| EXCERPTED PASSAGE |
Because the district court’s findings are reasonably supported by the evidence and are not clearly erroneous, and because those findings support the district court’s conclusions of law, we affirm.

 

FACTS

On 14 August 2001, Everhardt drove his truck through an intersection and struck and killed 29-year-old Kevin Vance as he was crossing the street. This dispute over insurance coverage involves Everhardt’s activities in the days immediately preceding the accident.

 

In July 2001, Everhardt had been in contact with Mahna Sorrell (formerly Mahna Dauer) regarding a potential job. Sorrell was co-owner of Mad Dog Trucking and had leased two trucks to Select, which had a contract to haul materials at a job site for Murphy Rigging & Erecting Company. At some point after the Murphy Rigging job began, Select’s owner, Mark Christensen, told Sorrell that he was in need of another driver. Sorrell thought of Everhardt and mentioned that she knew a driver who was looking for work.

 

 

Sorrell thereafter met with Everhardt and helped him fill out Select’s contractor operating agreement, a copy of which she had obtained from her office. Sorrell testified that she made it clear that Everhardt would be working for Select, not for Mad Dog, and that she delivered the agreement to Select shortly thereafter.

 

Select had four trailers hauling at the Murphy Rigging site. When the job began, there were four drivers at the site, two from Mad Dog and two from Select: Jeremiah Mitchell and Michael LaPlant. Everhardt came to the site with his truck soon after LaPlant stopped driving at the Murphy Rigging site, thereby maintaining the number of drivers at four.

 

Before working at the Murphy Rigging site, Everhardt never met with anyone from Select. Sorrell told him that he could start work on 7 August and what his pay rate would be from Select, and told him to follow a Mad Dog driver to the job site. Everhardt received a Mn/DOT oversized load permit log and Select job tickets on his first day at the job site. But unlike other drivers working for Select, Everhardt never went through a drug screen or background check, never showed Select any evidence of licensing, and never gave Select any information on previous employers.

 

Everhardt hauled materials at the site on 7, 8, and 13 August 2001. On 13 August, someone from Murphy Rigging complained to Select driver Jeremiah Mitchell that Everhardt was driving without placards. Placards are signage placed on a truck’s doors that identify the name of the motor carrier leasing or owning the truck, the carrier’s ICC number, and the truck number. Mitchell contacted Christensen, who told him to instruct Everhardt to go to Select that night after work so that he could sign a contract and obtain placards. Mitchell passed this information on to Everhardt, who did not go to Select that night.

Page-level text extractions
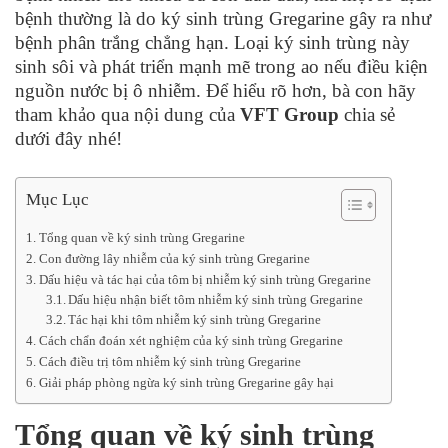
bệnh thường là do ký sinh trùng Gregarine gây ra như
bệnh phân trắng chẳng hạn. Loại ký sinh trùng này
sinh sôi và phát triển mạnh mẽ trong ao nếu điều kiện
nguồn nước bị ô nhiễm. Để hiểu rõ hơn, bà con hãy
tham khảo qua nội dung của
VFT Group
chia sẻ
dưới đây nhé!
Mục Lục
Tổng quan về ký sinh trùng Gregarine
Con đường lây nhiễm của ký sinh trùng Gregarine
Dấu hiệu và tác hại của tôm bị nhiễm ký sinh trùng Gregarine
Dấu hiệu nhận biết tôm nhiễm ký sinh trùng Gregarine
Tác hại khi tôm nhiễm ký sinh trùng Gregarine
Cách chẩn đoán xét nghiệm của ký sinh trùng Gregarine
Cách điều trị tôm nhiễm ký sinh trùng Gregarine
Giải pháp phòng ngừa ký sinh trùng Gregarine gây hại
Tổng quan về ký sinh trùng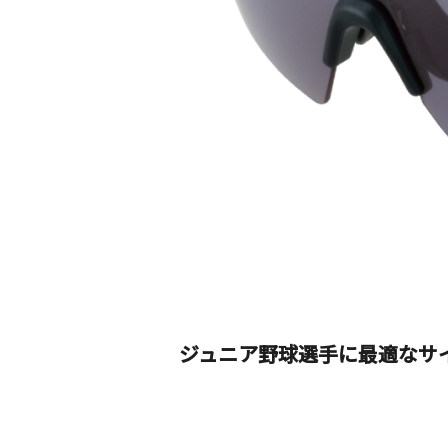
ジュニア野球選手に最適なサイズ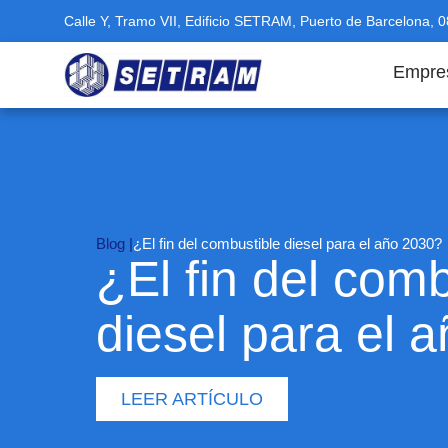
Calle Y, Tramo VII, Edificio SETRAM, Puerto de Barcelona, 
Empre
Blog |
¿El fin del combustible diesel para el año 2030?
¿El fin del comb
diesel para el 
LEER ARTÍCULO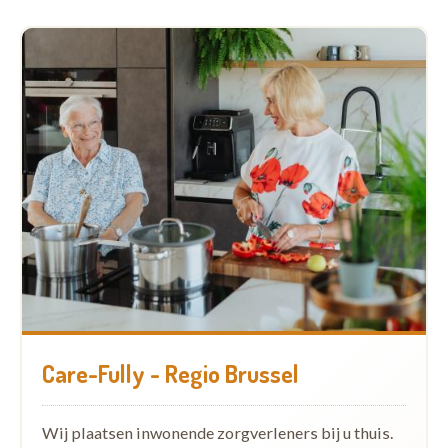
Care-Fully - Regio Brussel
Wij plaatsen inwonende zorgverleners bij u thuis.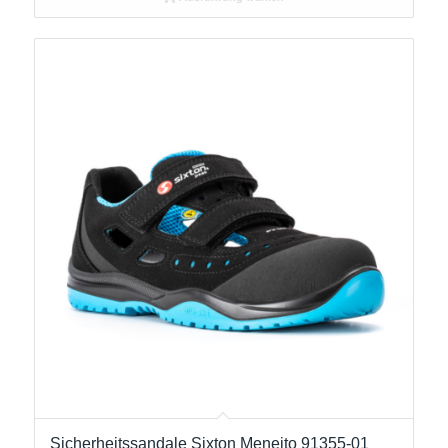
Sicherheitssandale Sixton Meneito 91355-01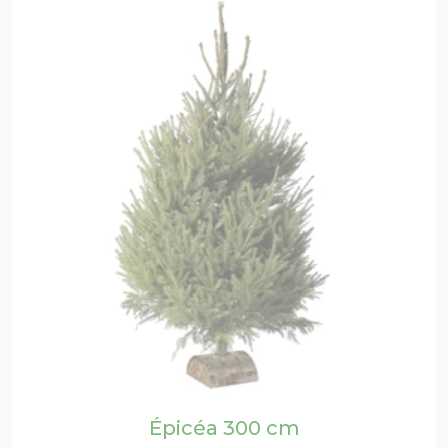
Épicéa 300 cm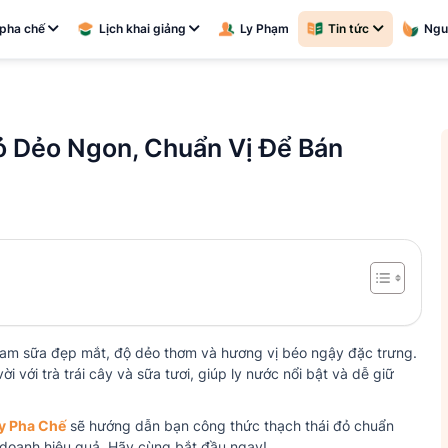
pha chế
Lịch khai giảng
Ly Phạm
Tin tức
Ngu
ỏ Dẻo Ngon, Chuẩn Vị Để Bán
cam sữa đẹp mắt, độ dẻo thơm và hương vị béo ngậy đặc trưng.
i với trà trái cây và sữa tươi, giúp ly nước nổi bật và dễ giữ
ạy Pha Chế
sẽ hướng dẫn bạn công thức thạch thái đỏ chuẩn
h doanh hiệu quả. Hãy cùng bắt đầu ngay!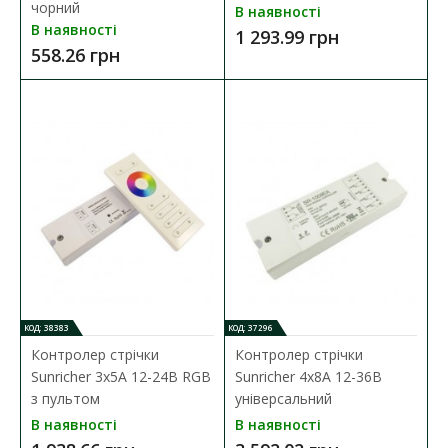
чорний
В наявності
Димер Sunricher SR-2836N-AC білий 220V (в
В наявності
1 293.99 грн
коробку)
558.26 грн
Наявність:
В наявності
Панель вбудована SR-2836N-AC (W) (220V, DIM) /1зона, білий/ -
вбудована пластикова поворотна панель ..
1 971.01 грн
ДО КОШИКА
В порівняння
В закладки
КОД: 38383
КОД: 37296
Контролер стрічки
Контролер стрічки
Sunricher 3х5А 12-24В RGB
Sunricher 4х8А 12-36В
з пультом
універсальний
В наявності
В наявності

| WHAT IS REQUIRED |
Decide whether each of the following statements agrees with the court opinion excerpt, and answer yes or no for each, quoting the words of the excerpt that decide it. 1. Sorrell was a co-owner of Mad Dog Trucking. 2. Everhardt met with someone from Select before he began working at the Murphy Rigging site. 3. Everhardt went to Select on the night of 13 August to sign a contract and obtain placards.

| SOLVED PROBLEM |
1. Yes: "Sorrell was co-owner of Mad Dog Trucking"
2. No: "Before working at the Murphy Rigging site, Everhardt never met with anyone from Select."
3. No: "Mitchell passed this information on to Everhardt, who did not go to Select that night."